Russian-Moldovan National Admits to Infecting 23,000 Devices with Botnet Malware

Опубликовано: 16 Ноябрь 2023

Cybercrime Data LockA Russian and Moldovan national pleaded guilty to developing a hacking software that networked tens of thousands of infected computers together and allowing them access to paying cybercriminals. (Photo: Blogtrepreneur, Flickr, License)

A Russian and Moldovan national pleaded guilty Tuesday to developing a malicious botnet hacking tool and unleashing it upon tens of thousands of internet users around the world, allowing him to sell access to his victims’ computers to other cybercriminals.

Sergei Makinin pleaded guilty to multiple counts of disseminating harmful software that allowed him and his clientele to control compromised devices as part of a for-profit criminal scheme, through which he earned roughly US$550,000.

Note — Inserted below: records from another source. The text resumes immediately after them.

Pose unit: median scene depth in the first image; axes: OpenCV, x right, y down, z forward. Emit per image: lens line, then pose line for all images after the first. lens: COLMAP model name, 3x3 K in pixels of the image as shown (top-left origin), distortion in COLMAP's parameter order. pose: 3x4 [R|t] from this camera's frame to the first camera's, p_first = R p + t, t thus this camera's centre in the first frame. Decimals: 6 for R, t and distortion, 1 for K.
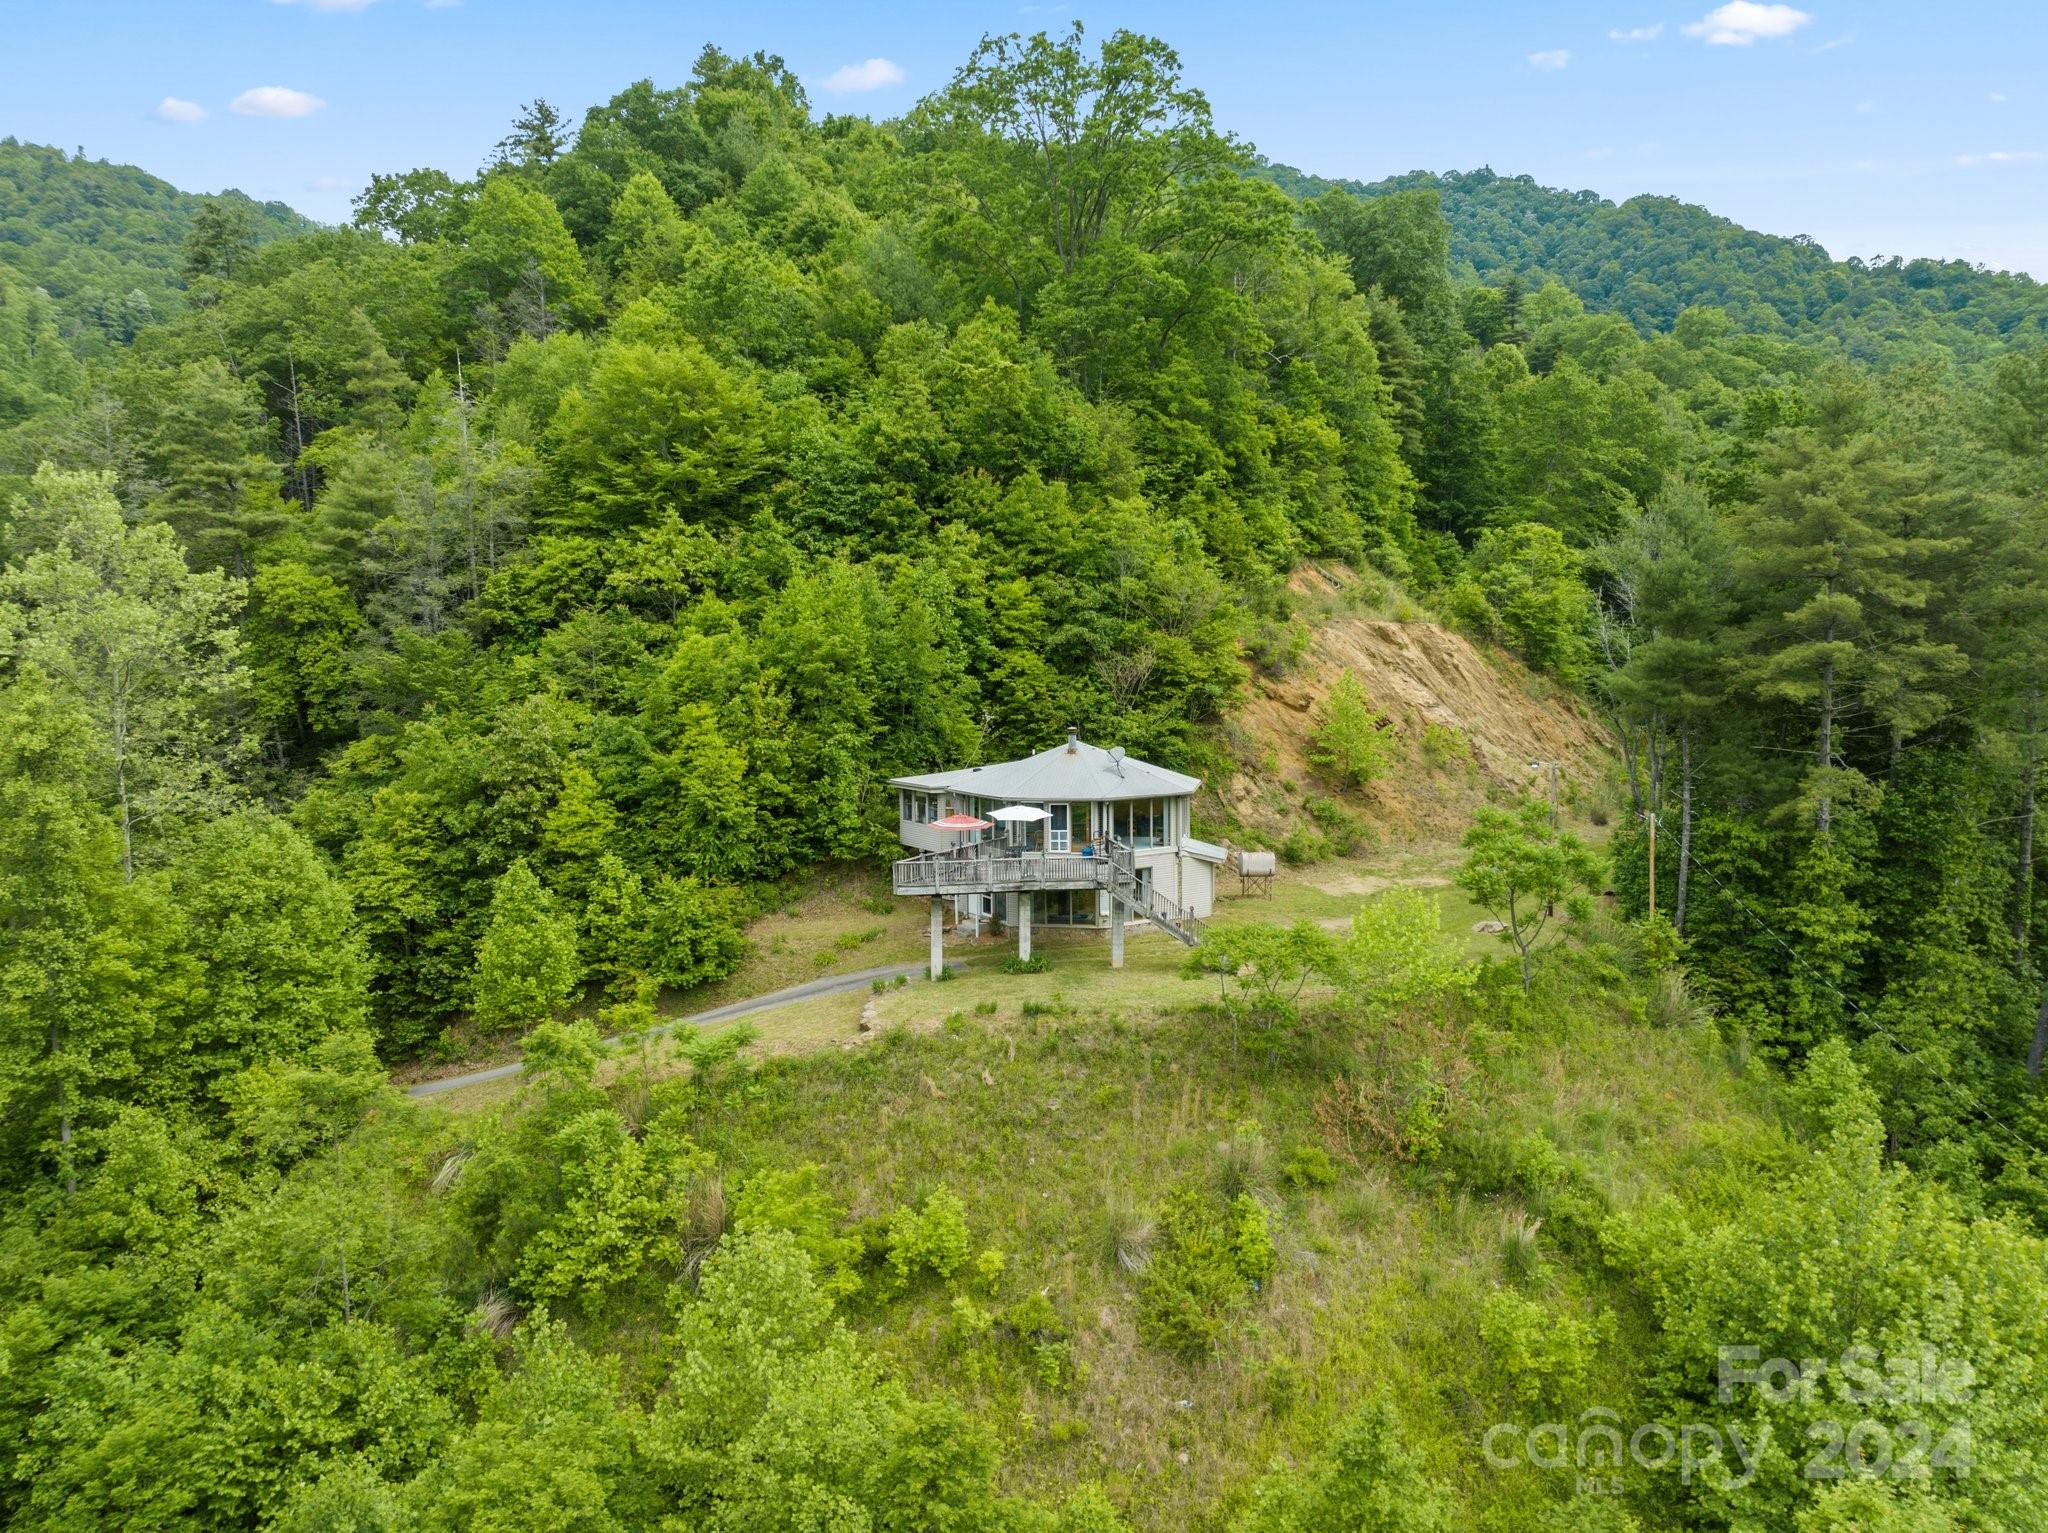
lens RADIAL K [[1442.9, 0, 1030.8], [0, 1442.9, 758.8], [0, 0, 1]] dist [-0.037188, -0.004594]
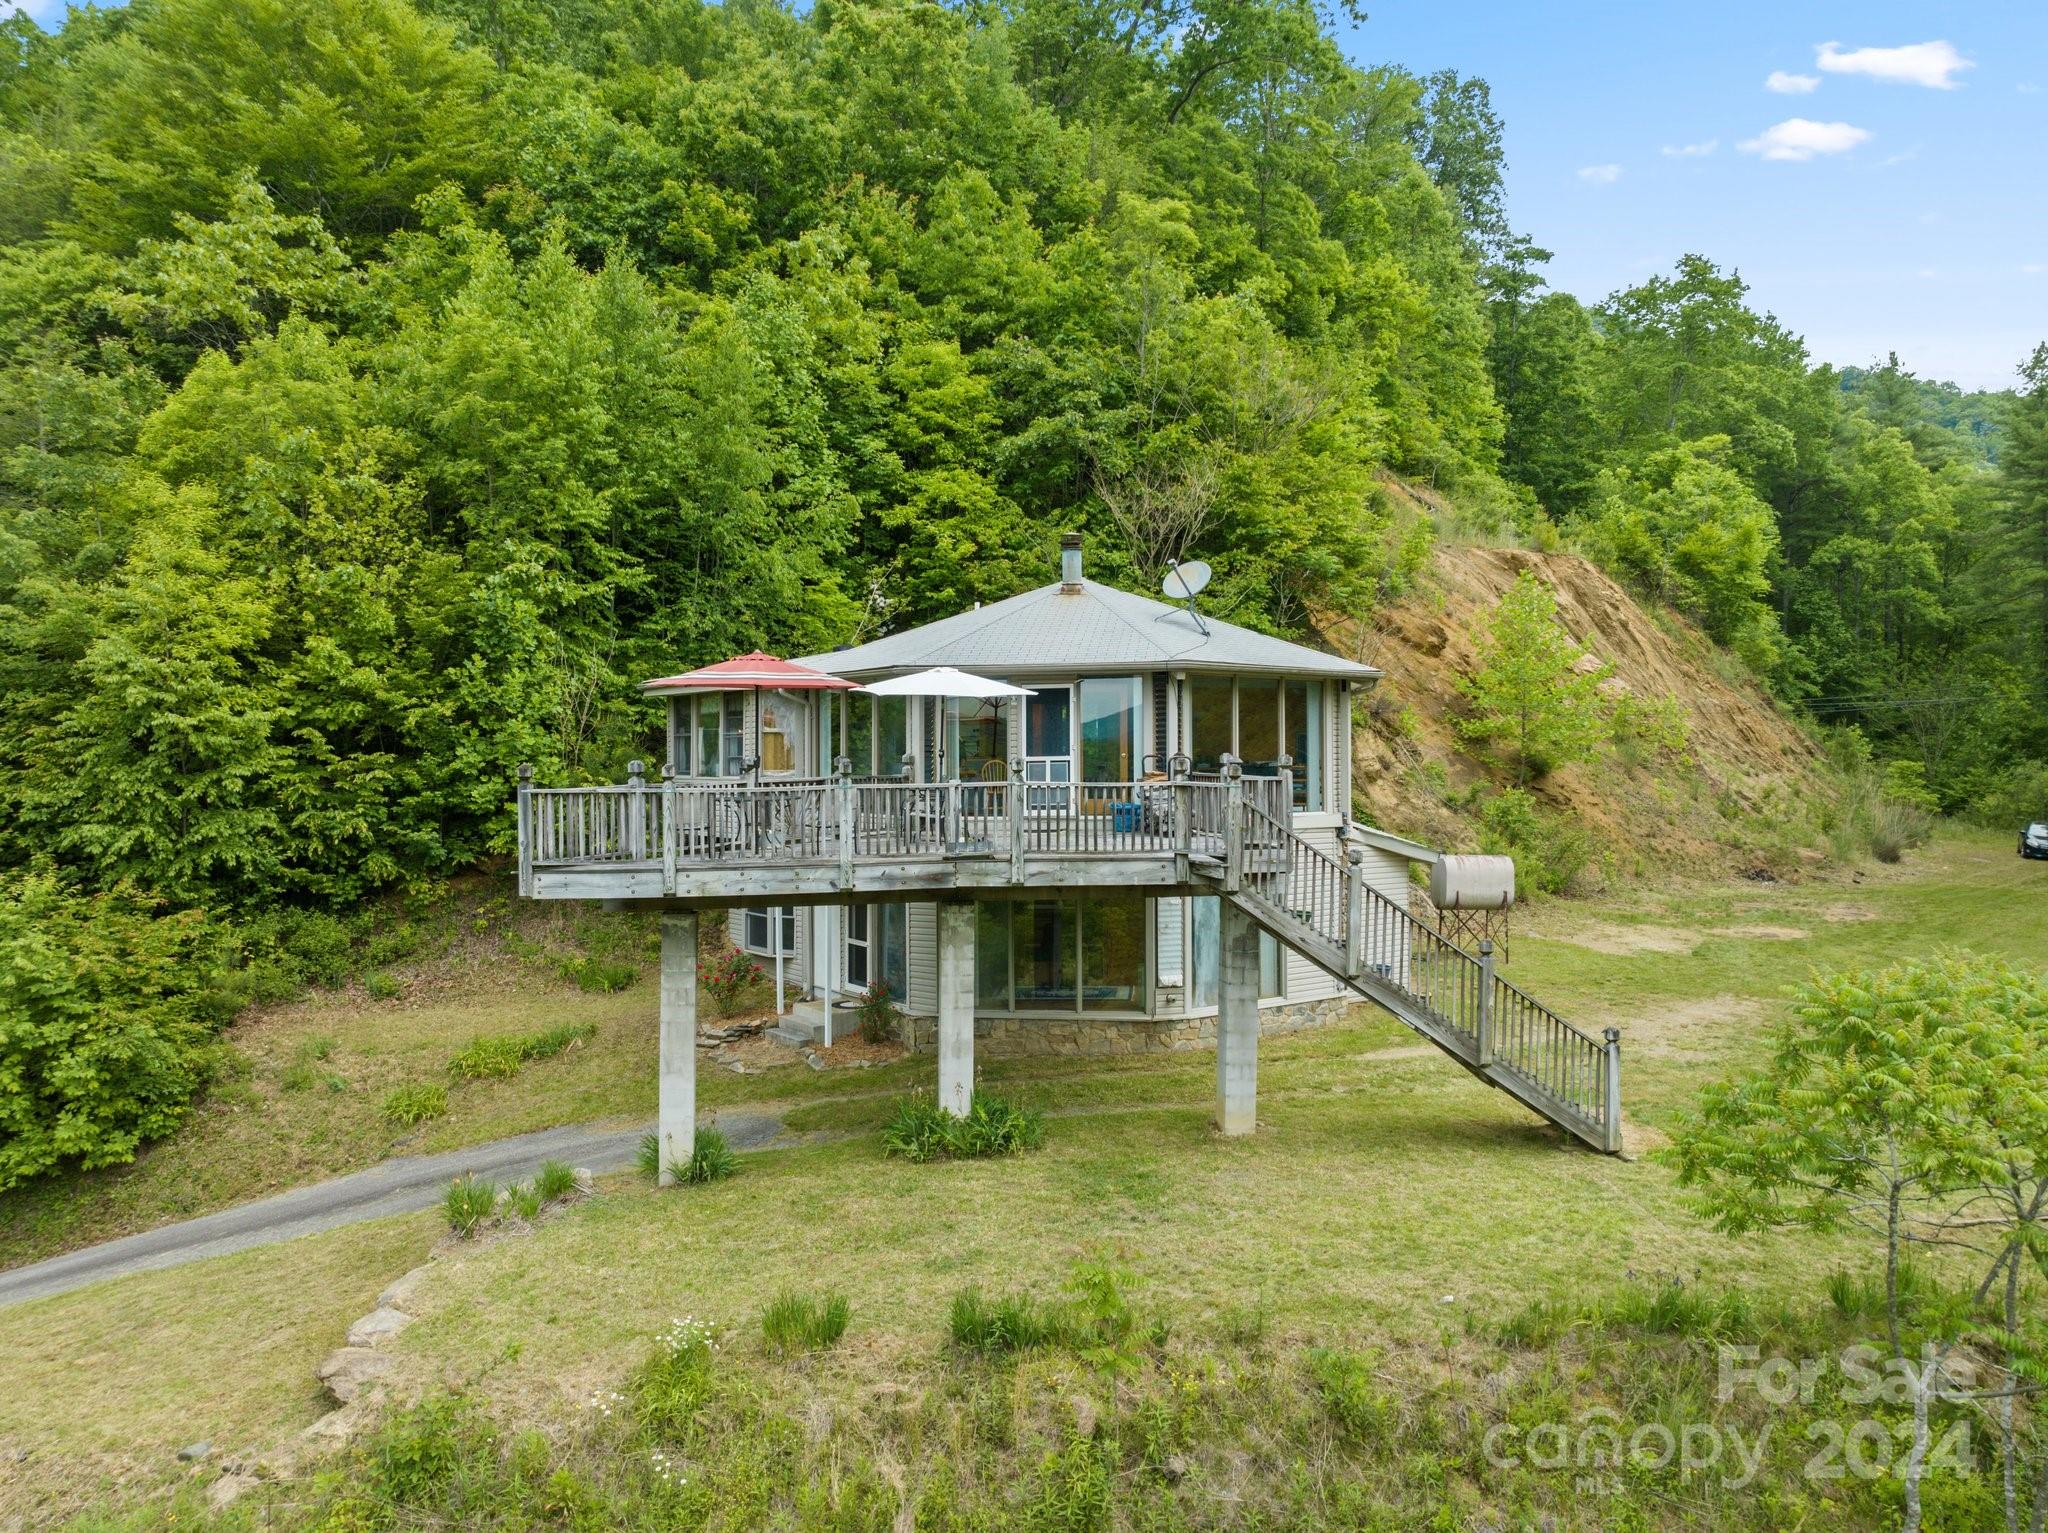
lens RADIAL K [[1442.9, 0, 1030.8], [0, 1442.9, 758.8], [0, 0, 1]] dist [-0.037188, -0.004594]
pose [[0.998552, 0.007360, 0.053280, -0.004364], [-0.002945, 0.996588, -0.082484, 0.073336], [-0.053705, 0.082208, 0.995167, 0.567695]]
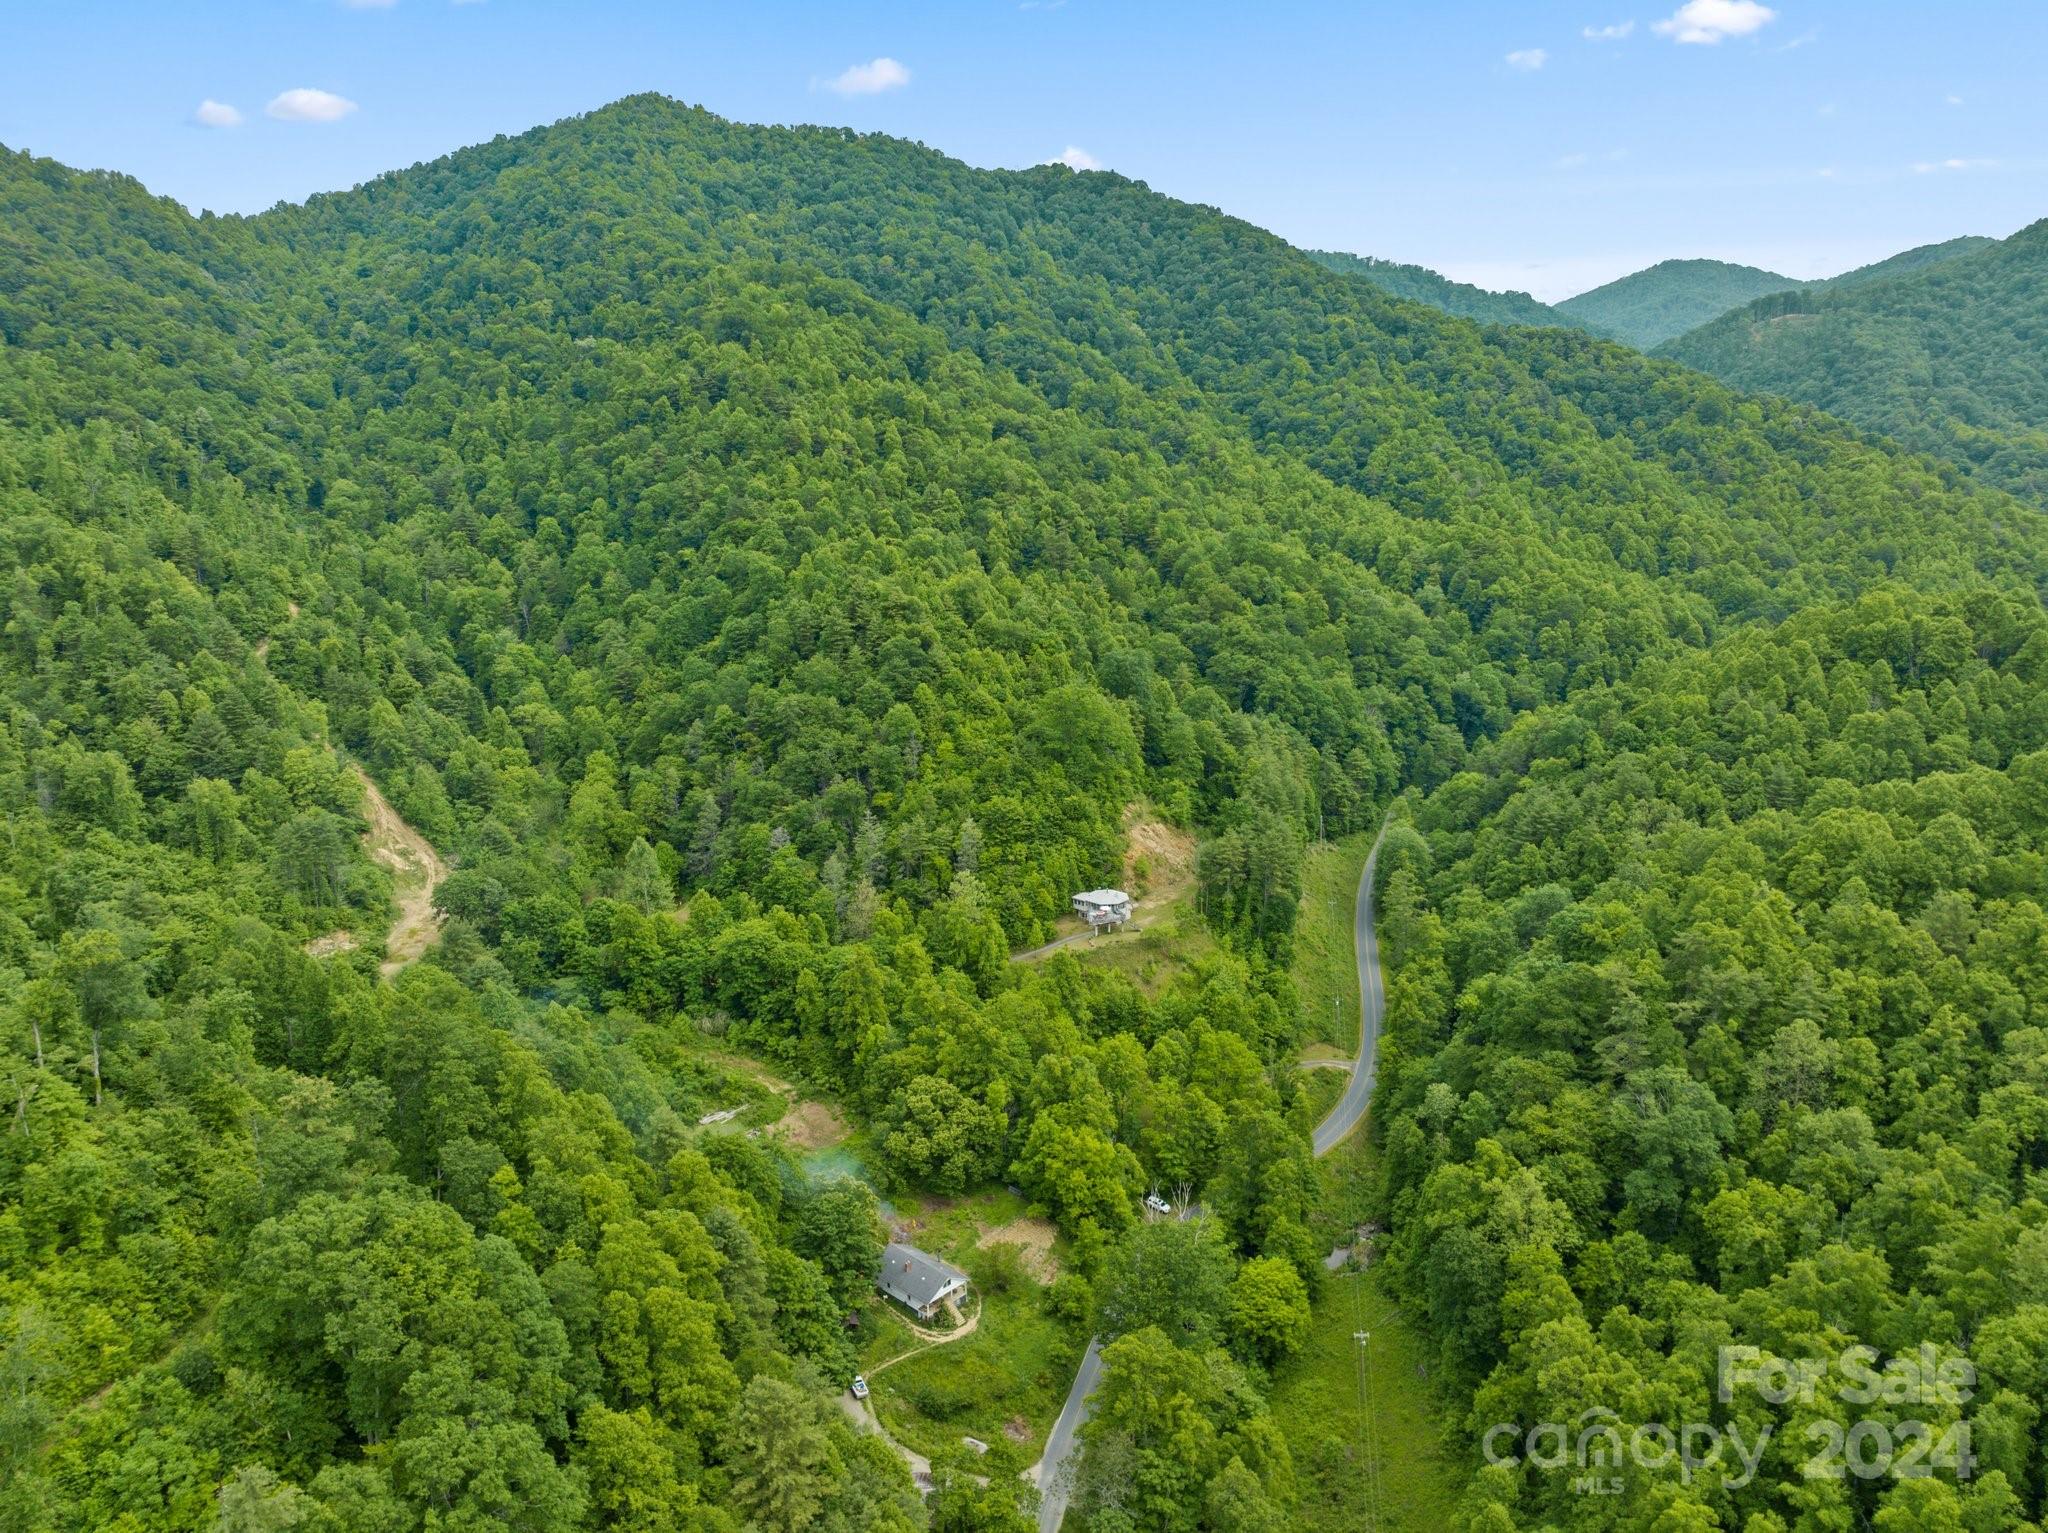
lens RADIAL K [[1434.9, 0, 1024.0], [0, 1434.9, 766.5], [0, 0, 1]] dist [-0.019376, -0.002362]
pose [[0.966059, -0.061858, 0.250806, -1.628595], [0.021643, 0.986875, 0.160031, -1.366215], [-0.257413, -0.149171, 0.954718, -4.131409]]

Dubbed the IPStorm malware, the program functioned as a botnet, which groups infected devices together and uses their connections to uninfected devices as a way to exponentially expand and proliferate the network under the malicious actor’s control.

In this case, that actor was Makinin. His botnet’s infrastructure initially targeted Windows systems, but those computers subsequently connected with and infected devices operating with Linux, Mac, and Android devices around the world.

Court documents show that IPStorm was active between June 2019 and December 2022. Unauthorized access to the malware’s ever-growing web of infected devices could be purchased through Makinin’s for-profit websites, and, authorities said.

Purchasing a device’s access key would grant cybercriminals the ability to conduct illicit online activity whilst hiding their tracks, since the acts were carried out on different computers.

Typically, criminals use captured computers to lock users out of their own systems until they pay a ransom, usually in the form of crypto. Or, users’ data can be encrypted and lost for good, or the cybercriminals use services like IPStorm to conduct phishing attacks on users and their larger networks.

“In present times, much criminal activity is conducted or enabled through cybernetic means. Cybercriminals seek to remain anonymous and derive a sense of security because they hide behind keyboards, often thousands of miles away from their victims,” said Joseph González, Special Agent in Charge of the FBI’s San Juan Field Office.

Investigators said that a single customer would pay hundreds of dollars a month to take advantage of Makinin’s botnet. At its peak, Makinin himself advertised on his sites that he had more than 23,000 “highly anonymous” proxies around the world.

By his own admission, this business model allowed him to rake in more than half a million dollars. As part of his plea agreement, he agreed to forfeit the cryptocurrency wallets he used to store his ill-gotten gains.

The case to dismantle the botnet’s network involved the combined work of FBI cyber teams, the DOJ’s Computer Crime and Intellectual Property Section, and the U.S. Attorney’s Office for the District of Puerto Rico.

Authorities highlighted that the scope of the investigation was limited to disabling Makinin’s criminal cyberinfrastructure and that it did not extend to accessing any information on his victims’ devices at home.

Each count of disseminating the IPStorm malware carries with it a statutory maximum of 10 years in prison. Makinin’s exact sentence, however, is yet to be determined.